## Recorded information
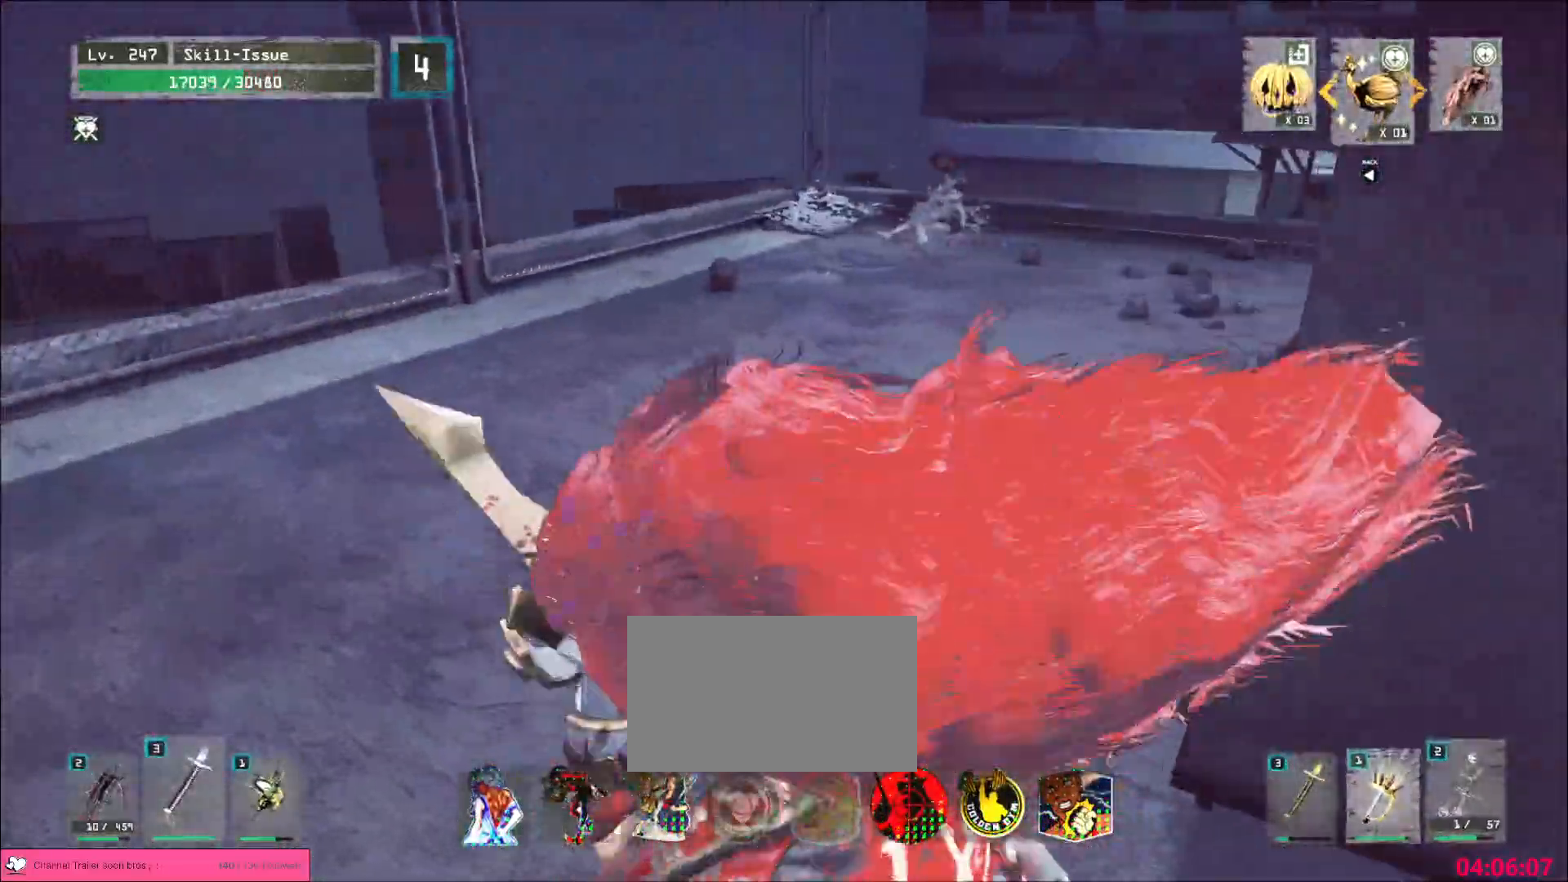
{"keys": ["w"], "mouse": []}
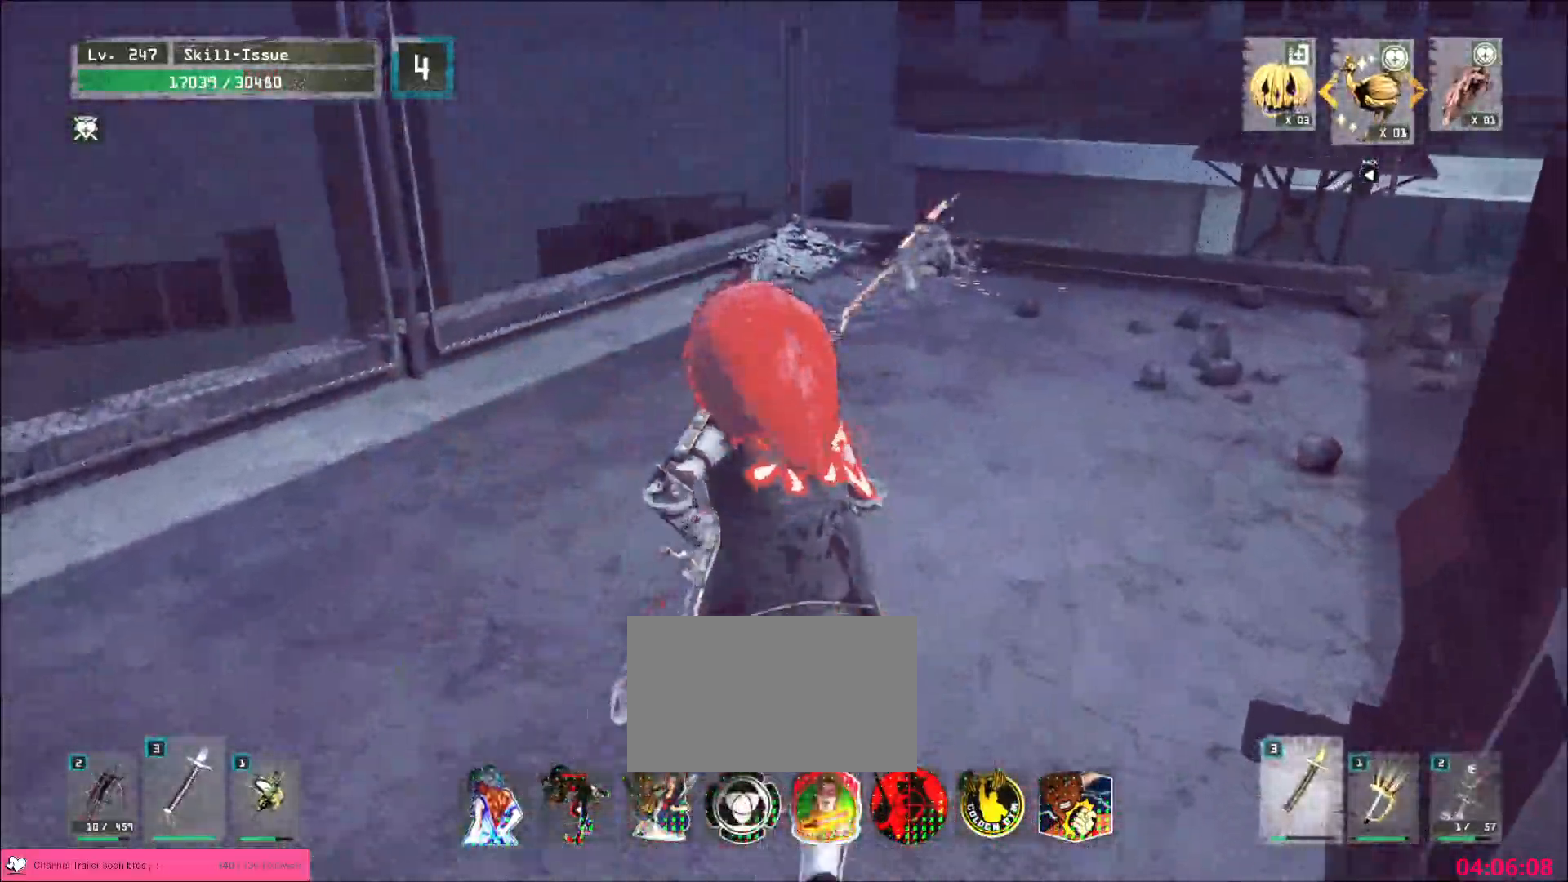
{"keys": ["a", "w"], "mouse": [], "events": [[117, "a", "down"]]}
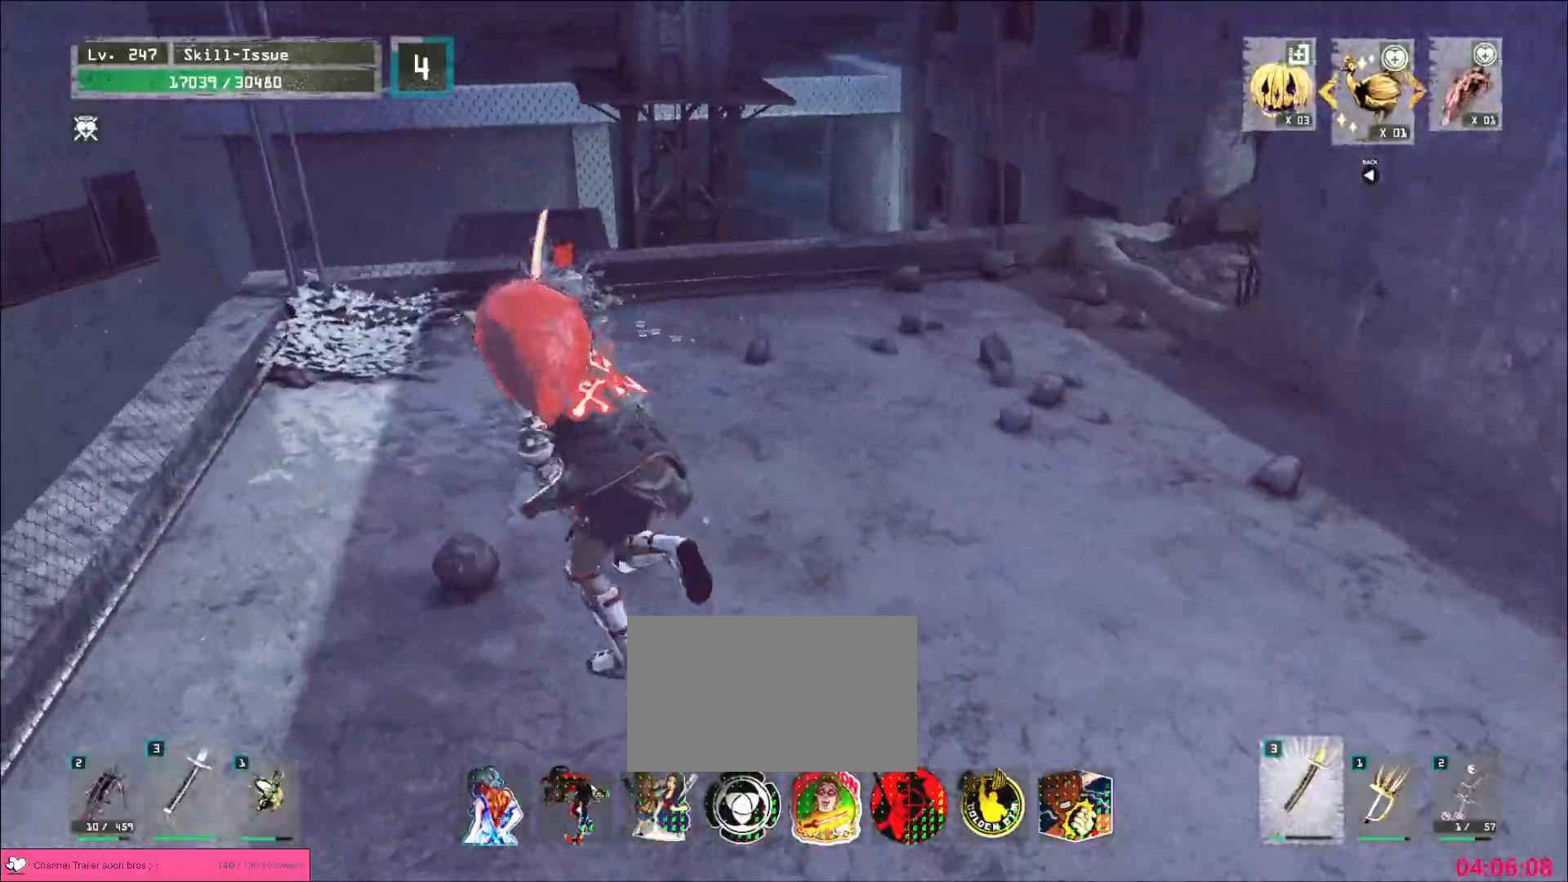
{"keys": ["d"], "mouse": [], "events": [[367, "a", "up"], [383, "w", "up"], [483, "d", "down"]]}
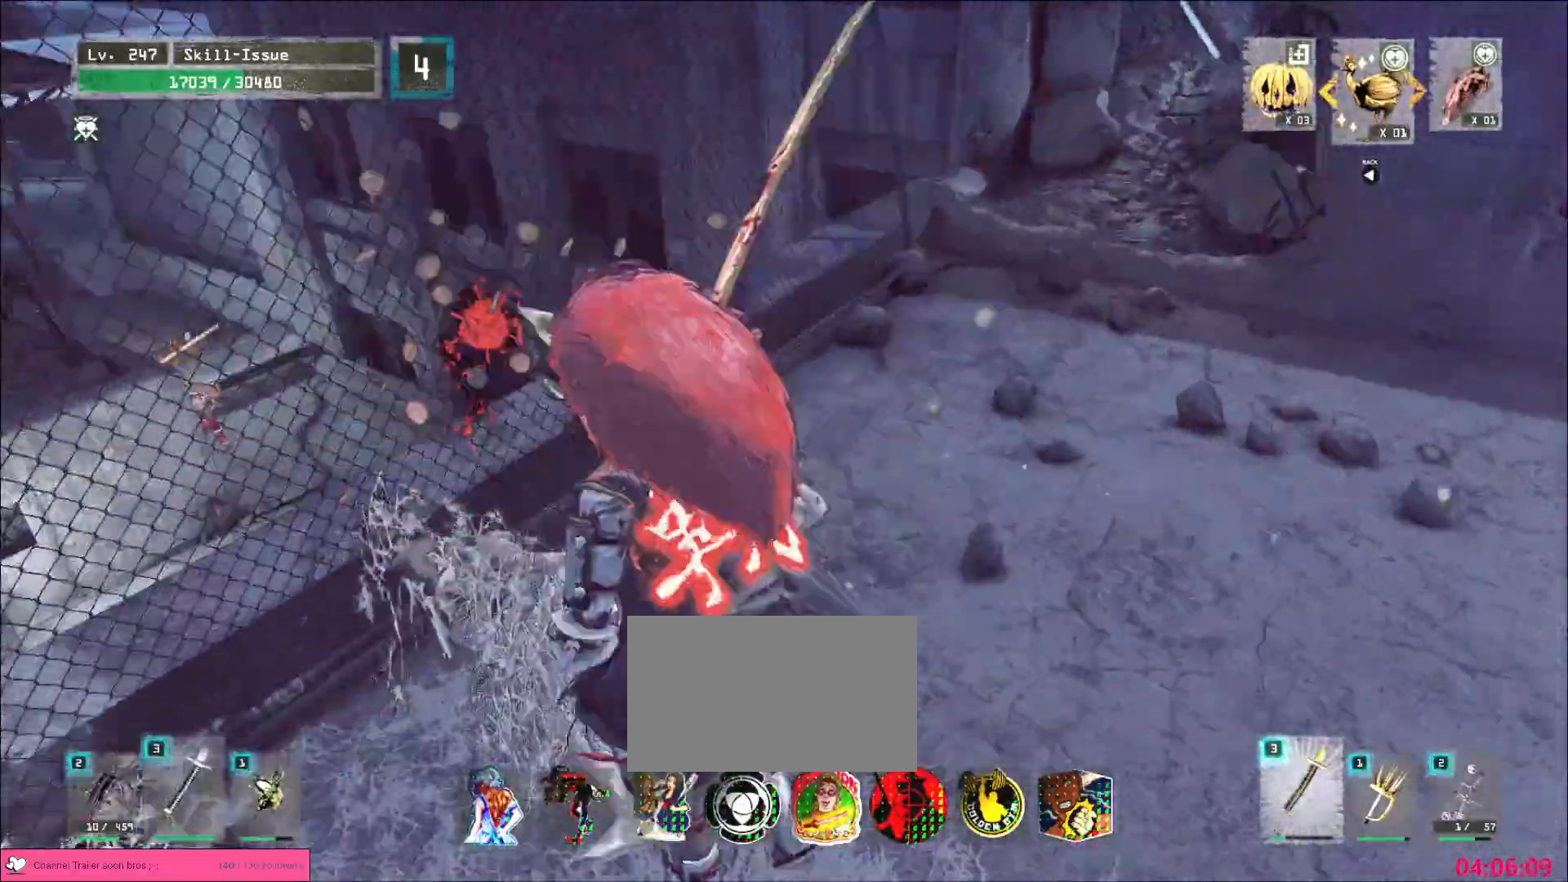
{"keys": ["d", "w"], "mouse": [], "events": [[17, "ctrl", "down"], [100, "ctrl", "up"], [250, "w", "down"]]}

## Task objective
Only the lines holding the word "events" belong in the answer; copy them from the listing above.

## Solution to this exercise
{"keys": ["a", "w"], "mouse": [], "events": [[117, "a", "down"]]}
{"keys": ["d"], "mouse": [], "events": [[367, "a", "up"], [383, "w", "up"], [483, "d", "down"]]}
{"keys": ["d", "w"], "mouse": [], "events": [[17, "ctrl", "down"], [100, "ctrl", "up"], [250, "w", "down"]]}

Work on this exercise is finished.